Halte BTS tidak sama dengan halte TransJakarta. Halte BTS terbuka, dan tidak ada penunjuk trayek bus. Jadi, untuk menaiki bus ini anda harus rela repot untuk bertanya kepada awak armada. Terakhir kali saya naik bus ini, cara pembayaran yang digunakan adalah tunai didalam bus BTS
Trans Jogja
Trans Jogja adalah pengganti angkutan umum di DIY. Meski tidak secara keseluruhan, tapi bagi pelancong, bus ini bisa digunakan sebagai armada utama untuk menuju tempat -- tempat tertentu. Sayangnya, Bus Trans Jogja tidak sampai ke setiap sudut DIY. Bisa dikatakan bus ini hanya beroprasi di sebagian Kabupaten Sleman -- sebagian Kabupaten Bantul -- dan Kota Yogyakarta. Hal ini membuat calon penumpang akan kesulitan, sebab kebanyakan daerah di DIY jarang sekali bus umum.
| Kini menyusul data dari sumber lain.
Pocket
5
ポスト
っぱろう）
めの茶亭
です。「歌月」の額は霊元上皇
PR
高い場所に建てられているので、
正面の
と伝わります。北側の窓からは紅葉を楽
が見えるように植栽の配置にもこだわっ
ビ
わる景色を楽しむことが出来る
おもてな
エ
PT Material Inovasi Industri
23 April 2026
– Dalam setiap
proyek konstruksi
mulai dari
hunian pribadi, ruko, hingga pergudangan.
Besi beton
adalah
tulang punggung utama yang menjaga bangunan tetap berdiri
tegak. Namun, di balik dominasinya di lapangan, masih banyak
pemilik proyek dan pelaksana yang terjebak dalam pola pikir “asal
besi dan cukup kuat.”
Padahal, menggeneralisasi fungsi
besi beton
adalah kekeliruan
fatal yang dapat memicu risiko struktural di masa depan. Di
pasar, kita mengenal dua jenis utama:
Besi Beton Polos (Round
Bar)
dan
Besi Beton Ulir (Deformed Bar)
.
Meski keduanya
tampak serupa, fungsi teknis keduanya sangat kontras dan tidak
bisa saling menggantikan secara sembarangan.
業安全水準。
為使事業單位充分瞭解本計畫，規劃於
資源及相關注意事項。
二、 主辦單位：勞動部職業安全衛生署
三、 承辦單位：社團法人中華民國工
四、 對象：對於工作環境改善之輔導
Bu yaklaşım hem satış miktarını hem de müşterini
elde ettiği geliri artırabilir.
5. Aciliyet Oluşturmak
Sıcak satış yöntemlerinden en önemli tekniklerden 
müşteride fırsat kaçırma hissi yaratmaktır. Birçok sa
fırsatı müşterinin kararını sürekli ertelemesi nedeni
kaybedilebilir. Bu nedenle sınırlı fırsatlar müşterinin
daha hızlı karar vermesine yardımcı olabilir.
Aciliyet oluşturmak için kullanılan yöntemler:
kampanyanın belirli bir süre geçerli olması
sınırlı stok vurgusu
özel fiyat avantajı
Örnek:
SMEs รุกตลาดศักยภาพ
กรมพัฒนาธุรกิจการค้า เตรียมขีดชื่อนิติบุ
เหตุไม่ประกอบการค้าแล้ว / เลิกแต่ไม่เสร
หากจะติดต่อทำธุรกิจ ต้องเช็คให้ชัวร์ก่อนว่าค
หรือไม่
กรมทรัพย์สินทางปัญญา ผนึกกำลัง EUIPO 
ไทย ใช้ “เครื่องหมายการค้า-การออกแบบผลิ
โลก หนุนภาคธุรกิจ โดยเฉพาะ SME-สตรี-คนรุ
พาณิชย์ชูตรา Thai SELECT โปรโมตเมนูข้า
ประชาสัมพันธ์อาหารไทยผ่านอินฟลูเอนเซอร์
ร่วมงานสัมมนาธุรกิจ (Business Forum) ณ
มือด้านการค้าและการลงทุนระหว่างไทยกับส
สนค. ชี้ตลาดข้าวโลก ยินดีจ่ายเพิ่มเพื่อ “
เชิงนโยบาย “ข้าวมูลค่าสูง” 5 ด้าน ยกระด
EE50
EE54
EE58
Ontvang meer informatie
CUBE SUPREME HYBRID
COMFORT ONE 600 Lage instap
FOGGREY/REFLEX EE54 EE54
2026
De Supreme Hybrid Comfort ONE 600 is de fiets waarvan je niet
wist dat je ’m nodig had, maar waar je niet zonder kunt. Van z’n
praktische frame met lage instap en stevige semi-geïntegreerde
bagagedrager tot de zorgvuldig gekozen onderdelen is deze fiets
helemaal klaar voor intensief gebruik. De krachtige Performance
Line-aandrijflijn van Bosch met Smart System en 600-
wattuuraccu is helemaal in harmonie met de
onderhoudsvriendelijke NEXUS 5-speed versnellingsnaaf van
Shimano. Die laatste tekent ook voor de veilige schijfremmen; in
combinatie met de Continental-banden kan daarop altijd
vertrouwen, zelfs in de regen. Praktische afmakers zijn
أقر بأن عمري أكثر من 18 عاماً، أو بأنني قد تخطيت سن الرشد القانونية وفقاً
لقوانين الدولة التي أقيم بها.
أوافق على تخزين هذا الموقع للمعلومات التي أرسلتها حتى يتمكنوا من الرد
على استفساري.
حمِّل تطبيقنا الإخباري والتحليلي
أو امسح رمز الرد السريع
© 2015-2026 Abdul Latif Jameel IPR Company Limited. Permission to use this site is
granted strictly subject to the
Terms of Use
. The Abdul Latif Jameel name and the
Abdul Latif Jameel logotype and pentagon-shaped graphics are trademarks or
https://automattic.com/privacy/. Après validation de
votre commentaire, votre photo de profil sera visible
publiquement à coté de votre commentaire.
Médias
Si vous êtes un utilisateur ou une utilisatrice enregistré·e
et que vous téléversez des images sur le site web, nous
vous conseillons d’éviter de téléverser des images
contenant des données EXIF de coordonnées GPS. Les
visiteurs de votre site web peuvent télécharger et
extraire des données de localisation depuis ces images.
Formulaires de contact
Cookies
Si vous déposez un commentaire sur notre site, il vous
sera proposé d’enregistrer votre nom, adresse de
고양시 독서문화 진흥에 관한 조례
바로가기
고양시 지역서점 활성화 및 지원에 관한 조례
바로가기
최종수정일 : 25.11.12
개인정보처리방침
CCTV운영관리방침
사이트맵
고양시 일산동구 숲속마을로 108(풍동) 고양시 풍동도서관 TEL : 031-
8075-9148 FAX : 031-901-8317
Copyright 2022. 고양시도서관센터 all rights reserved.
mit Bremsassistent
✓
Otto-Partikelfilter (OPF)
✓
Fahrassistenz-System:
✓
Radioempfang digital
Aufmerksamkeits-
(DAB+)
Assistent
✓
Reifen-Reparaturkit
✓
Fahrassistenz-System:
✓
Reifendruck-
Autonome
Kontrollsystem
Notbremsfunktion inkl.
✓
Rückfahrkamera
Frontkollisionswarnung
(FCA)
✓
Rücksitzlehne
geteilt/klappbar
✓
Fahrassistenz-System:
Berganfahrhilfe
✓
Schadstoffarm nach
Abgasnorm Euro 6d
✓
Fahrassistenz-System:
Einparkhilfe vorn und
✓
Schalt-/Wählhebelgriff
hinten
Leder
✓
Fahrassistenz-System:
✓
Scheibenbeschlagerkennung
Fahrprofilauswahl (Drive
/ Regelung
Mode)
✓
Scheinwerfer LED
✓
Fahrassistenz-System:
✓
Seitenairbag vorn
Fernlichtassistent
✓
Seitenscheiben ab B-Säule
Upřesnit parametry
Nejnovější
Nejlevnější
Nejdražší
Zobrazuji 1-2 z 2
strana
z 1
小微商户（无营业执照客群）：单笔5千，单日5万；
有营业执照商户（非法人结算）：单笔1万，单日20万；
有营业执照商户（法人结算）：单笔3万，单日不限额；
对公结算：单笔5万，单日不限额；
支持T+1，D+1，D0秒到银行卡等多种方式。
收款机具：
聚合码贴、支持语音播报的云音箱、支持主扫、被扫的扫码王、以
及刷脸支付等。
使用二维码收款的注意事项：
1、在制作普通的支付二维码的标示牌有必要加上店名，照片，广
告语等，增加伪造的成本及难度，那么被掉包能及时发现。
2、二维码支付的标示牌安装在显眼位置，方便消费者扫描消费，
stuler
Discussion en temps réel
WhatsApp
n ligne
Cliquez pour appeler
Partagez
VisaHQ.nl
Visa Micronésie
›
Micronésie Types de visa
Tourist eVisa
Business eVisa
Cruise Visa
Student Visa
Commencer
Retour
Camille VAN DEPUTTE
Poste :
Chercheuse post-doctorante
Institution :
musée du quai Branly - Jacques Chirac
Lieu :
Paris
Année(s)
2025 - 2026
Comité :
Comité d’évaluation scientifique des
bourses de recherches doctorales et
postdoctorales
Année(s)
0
Disamping itu, supir bus Transjogja seringkali memacu kecepatan tinggi. Hingga membuat kurang nyaman untuk berada didalam bus ini. Pembayaran digunakan dengan kartu uang elektronik dan tunai di halte maupun didalam bus.
Trans Semarang
Kualitas bus Trans Semarang sama baiknya dengan Trans Jakarta. Disamping itu, transportasi ini lebih mudah untuk pembayaran. Anda bisa membayar dengan tunai atau dengan kartu uang elektronik didalam bus atau di halte yang ada penunggunya. Disamping itu, Bus Trans Semarang juga menerima pembayaran dengan Gopay (uang elektronik aplikasi Gojek).
Sama seperti dua Trans sebelumnya, calon penumpang masih bisa akan kebingungan saat menggunakan bus ini. Meski sudah ada di halte (tidak semua halte) tetap saja membingungkan bagi pengguna baru dimana mereka bisa melakukan transit, dan halte mana yang bisa transit kemana. Masalahnya adalah penjelasan rute yang tidak terlalu jelas membuat kita harus sibuk bertanya -- tanya kepada petugas.
Namun, bagaimanapun usaha untuk mengakomodasi masyarakat agar mau menggunakan transportasi umum patut diapresiasi di seluruh daerah ini. Meski masih ada satu dua kekurangan, setidaknya ada bahan koreksi bagi penyedia layanan.